Molten’s high-tech, high-growth investee companies are perhaps a bit riskier than the average VCT investment, and often take longer to mature. That might put some investors off Molten as a “core holding”, but it’s potential for outsized returns means it still has plenty to recommend it to experienced investors.”
About Venture Capital Trusts (VCTs)
Why VCTs are worth investing in
Most investors are initially attracted to VCTs for the tax breaks, and they are generous. Investors can get up to 30% back in income tax relief up front, any dividends paid by the VCT are tax free and growth is free of capital gains tax too.
However, VCTs are more than just a tax planning tool. They’re probably the best way for UK investors to access fast growing smaller companies. Revenue growth from VCT investees far outstrips what you see in main market listed companies, and the result has been some attractive returns for investors over the longer term.
Exposure to high growth, smaller companies also has the potential to diversify a conventional portfolio. Long-term performance is often only loosely correlated with the wider economy.

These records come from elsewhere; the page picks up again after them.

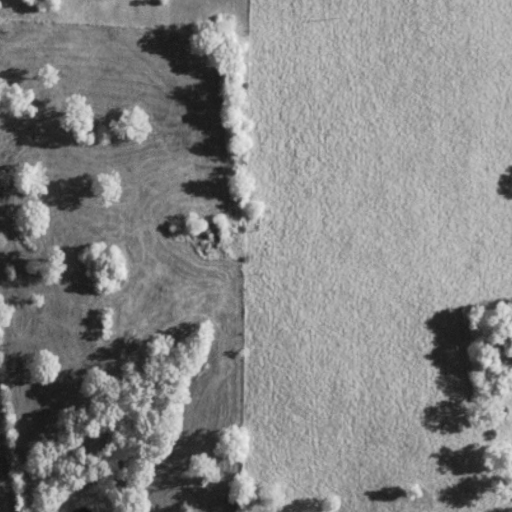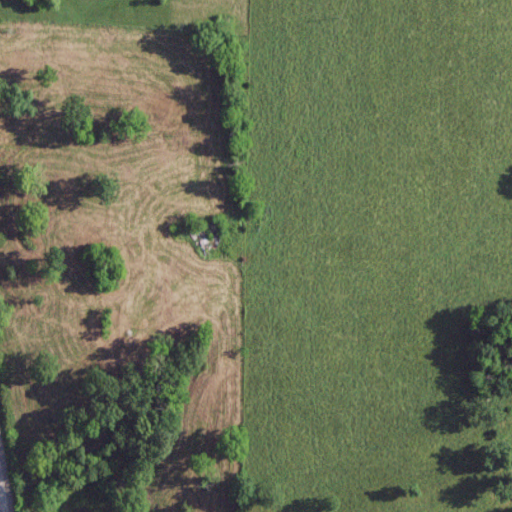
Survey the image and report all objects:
road: (3, 485)
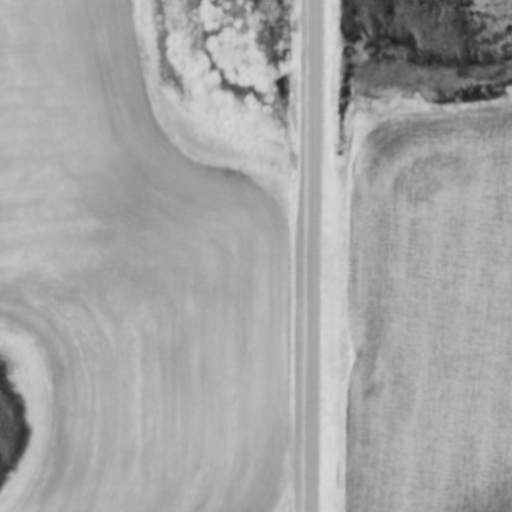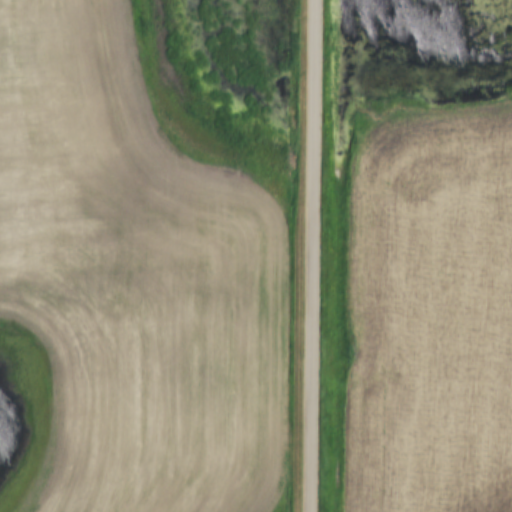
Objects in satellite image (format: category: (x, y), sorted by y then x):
road: (309, 256)
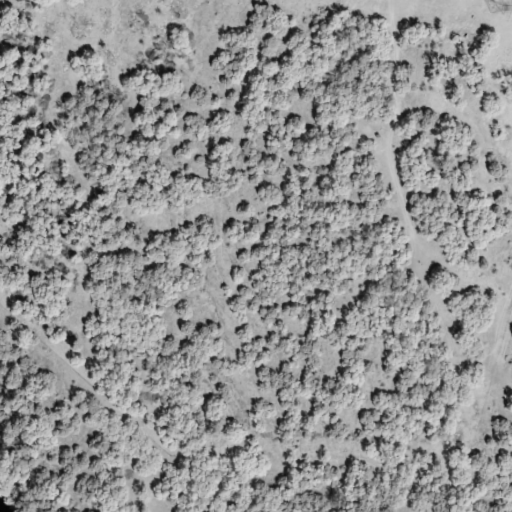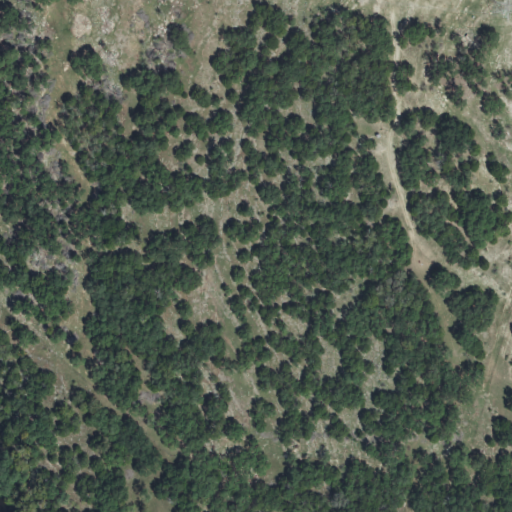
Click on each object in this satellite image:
power tower: (494, 11)
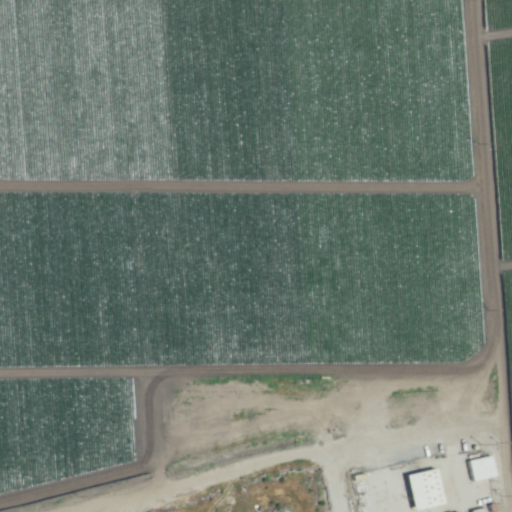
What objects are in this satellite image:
crop: (246, 233)
road: (489, 281)
building: (478, 467)
road: (222, 477)
road: (331, 480)
building: (421, 488)
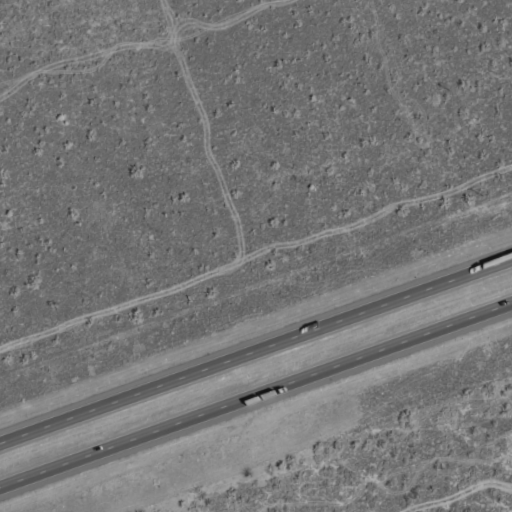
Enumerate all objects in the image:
road: (256, 350)
road: (256, 395)
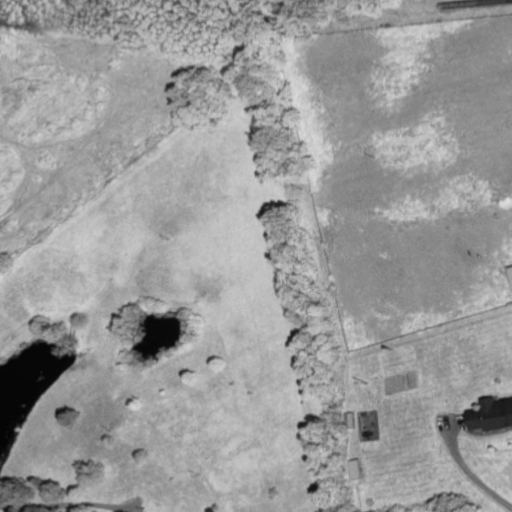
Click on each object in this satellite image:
building: (492, 417)
road: (468, 475)
road: (64, 504)
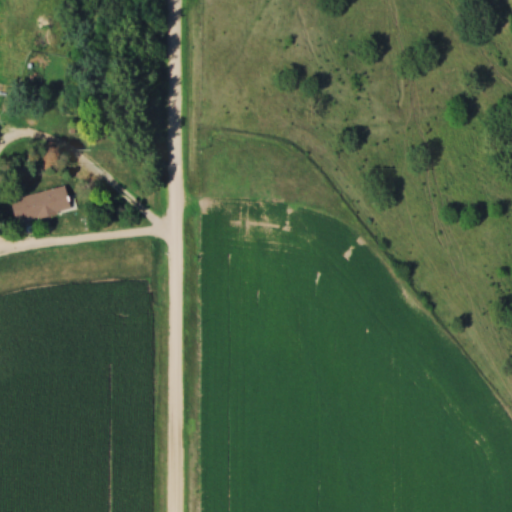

Highly disruptive businesses grow by taking market share from incumbents rather than relying on market growth.
The rules governing VCTs mean they’re also an excellent way to back smaller businesses. It’s their role providing support to the next generation of UK start-ups, driving innovation and creating jobs, that earns them the tax relief from the government – and many investors feel that this is something they wish to support too.
Who should consider them?
VCTs are higher risk, and while they’re listed on the stock market, in order to qualify for tax relief investors must hold the shares for at least five years before selling – making them inherently long-term investments. Unlike most conventional funds and shares the minimum amount you can invest is comparatively high – often £3,000 or more. All of this means they are best suited to wealthier or more sophisticated investors.
VCTs are popular with two groups in particular.
The first is higher earners or wealthier investors who are limited in what they can put into more mainstream tax wrappers. Those who already use full £20,000 ISA allowance or whose pension contributions are tapered due to the amount they earn. The £200,000 a year annual VCT allowance is generous and can save higher earners up to £60,000 in upfront income tax.
The second group is those in, or near, retirement who use VCTs’ tax free dividends to supplement income from other sources. Because they’re higher risk, VCTs shouldn’t be considered a replacement for a pension, but they can help to top-up income from more conventional sources.